Can I use NaN-safe operations to prevent the error rather than fixing the root cause?

ComfyUI does not expose NaN-safe operation modes directly. You can add torch.nan_to_num() wrappers in custom nodes during development, but this masks the underlying problem rather than fixing it. The correct approach is always to find and fix the root cause. Masking NaN values produces garbage outputs that look like generated images but contain corrupted data.

How do I know if my GPU supports bf16 natively?

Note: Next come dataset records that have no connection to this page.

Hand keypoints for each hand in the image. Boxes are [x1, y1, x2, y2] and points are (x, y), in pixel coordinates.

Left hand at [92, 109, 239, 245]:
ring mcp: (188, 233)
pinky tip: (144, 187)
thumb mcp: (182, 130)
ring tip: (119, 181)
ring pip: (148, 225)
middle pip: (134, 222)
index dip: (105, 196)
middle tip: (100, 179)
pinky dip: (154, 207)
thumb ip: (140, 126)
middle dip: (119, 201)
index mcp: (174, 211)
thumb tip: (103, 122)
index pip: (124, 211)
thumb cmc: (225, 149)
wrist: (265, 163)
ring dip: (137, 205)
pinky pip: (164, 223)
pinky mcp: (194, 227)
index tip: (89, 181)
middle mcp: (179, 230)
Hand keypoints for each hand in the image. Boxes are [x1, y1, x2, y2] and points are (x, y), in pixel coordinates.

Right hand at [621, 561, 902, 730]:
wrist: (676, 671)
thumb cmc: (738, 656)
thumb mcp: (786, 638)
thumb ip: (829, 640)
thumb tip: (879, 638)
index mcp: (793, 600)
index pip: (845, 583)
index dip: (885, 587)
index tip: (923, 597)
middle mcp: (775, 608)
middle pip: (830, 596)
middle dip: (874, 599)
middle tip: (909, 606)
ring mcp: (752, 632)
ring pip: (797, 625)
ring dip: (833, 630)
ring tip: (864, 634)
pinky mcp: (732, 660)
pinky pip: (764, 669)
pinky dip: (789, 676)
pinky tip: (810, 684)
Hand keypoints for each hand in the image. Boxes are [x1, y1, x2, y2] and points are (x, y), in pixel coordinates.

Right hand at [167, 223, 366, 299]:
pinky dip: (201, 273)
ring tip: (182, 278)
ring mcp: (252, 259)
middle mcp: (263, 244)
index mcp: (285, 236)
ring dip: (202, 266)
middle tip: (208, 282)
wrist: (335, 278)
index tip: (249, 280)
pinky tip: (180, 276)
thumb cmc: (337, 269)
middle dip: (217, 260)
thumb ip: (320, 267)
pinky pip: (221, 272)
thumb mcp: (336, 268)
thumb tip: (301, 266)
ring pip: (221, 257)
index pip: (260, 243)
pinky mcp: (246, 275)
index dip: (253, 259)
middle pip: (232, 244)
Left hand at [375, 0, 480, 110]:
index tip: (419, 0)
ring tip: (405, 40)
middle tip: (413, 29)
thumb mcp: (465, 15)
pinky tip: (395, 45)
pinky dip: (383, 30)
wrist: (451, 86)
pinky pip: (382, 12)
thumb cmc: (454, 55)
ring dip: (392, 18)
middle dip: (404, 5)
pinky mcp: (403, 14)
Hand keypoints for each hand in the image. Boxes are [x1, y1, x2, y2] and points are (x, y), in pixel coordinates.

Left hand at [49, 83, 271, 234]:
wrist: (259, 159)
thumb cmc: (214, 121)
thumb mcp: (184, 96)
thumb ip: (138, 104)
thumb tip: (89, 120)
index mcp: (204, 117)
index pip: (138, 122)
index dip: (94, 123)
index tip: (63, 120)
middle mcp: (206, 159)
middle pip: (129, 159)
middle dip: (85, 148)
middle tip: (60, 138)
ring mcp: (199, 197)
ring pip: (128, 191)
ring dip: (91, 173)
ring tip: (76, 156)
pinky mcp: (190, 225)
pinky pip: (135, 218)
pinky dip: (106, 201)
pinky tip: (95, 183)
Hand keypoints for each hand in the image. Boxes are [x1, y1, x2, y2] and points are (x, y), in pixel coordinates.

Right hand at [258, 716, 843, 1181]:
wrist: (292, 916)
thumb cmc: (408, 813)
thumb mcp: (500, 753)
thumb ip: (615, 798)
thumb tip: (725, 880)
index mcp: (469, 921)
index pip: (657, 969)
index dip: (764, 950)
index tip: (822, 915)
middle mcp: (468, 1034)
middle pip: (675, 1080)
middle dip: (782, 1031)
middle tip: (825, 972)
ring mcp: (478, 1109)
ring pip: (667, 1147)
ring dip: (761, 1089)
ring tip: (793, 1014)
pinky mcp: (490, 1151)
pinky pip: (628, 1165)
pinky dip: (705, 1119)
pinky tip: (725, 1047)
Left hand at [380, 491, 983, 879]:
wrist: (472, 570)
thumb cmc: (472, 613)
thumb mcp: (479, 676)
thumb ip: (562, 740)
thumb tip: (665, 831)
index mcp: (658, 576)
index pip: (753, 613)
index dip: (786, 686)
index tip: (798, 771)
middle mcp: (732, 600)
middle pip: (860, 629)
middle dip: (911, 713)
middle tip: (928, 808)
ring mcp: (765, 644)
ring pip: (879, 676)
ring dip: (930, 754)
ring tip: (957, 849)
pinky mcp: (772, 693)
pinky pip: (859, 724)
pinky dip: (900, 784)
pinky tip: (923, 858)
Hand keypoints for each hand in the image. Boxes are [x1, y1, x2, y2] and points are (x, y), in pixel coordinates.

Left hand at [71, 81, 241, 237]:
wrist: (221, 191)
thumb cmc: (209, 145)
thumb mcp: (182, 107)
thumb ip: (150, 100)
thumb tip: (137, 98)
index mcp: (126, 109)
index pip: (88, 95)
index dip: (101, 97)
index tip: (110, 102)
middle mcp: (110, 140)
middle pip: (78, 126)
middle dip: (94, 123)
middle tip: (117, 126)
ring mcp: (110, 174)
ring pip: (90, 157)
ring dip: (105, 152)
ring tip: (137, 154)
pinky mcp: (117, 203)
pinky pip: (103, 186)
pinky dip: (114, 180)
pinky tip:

NVIDIA GPUs with native bf16 support: Ampere (RTX 30xx, A series) and newer. Turing (RTX 20xx) and older do not support bf16 natively - PyTorch will fall back to fp32 when bf16 is requested, which is slower but correct. You can verify with: python -c "import torch; print(torch.cuda.is_bf16_supported())"

I re-downloaded the checkpoint but still get NaN. Now what?

Verify you deleted the old (potentially cached) checkpoint before downloading. PyTorch and ComfyUI do not cache checkpoints, but some download managers resume from partial files. Delete the file completely, clear browser/wget cache, and download fresh. After downloading, verify the SHA-256 hash before loading. If you downloaded via browser, try the huggingface_hub Python library instead: huggingface-cli download black-forest-labs/FLUX.1-dev.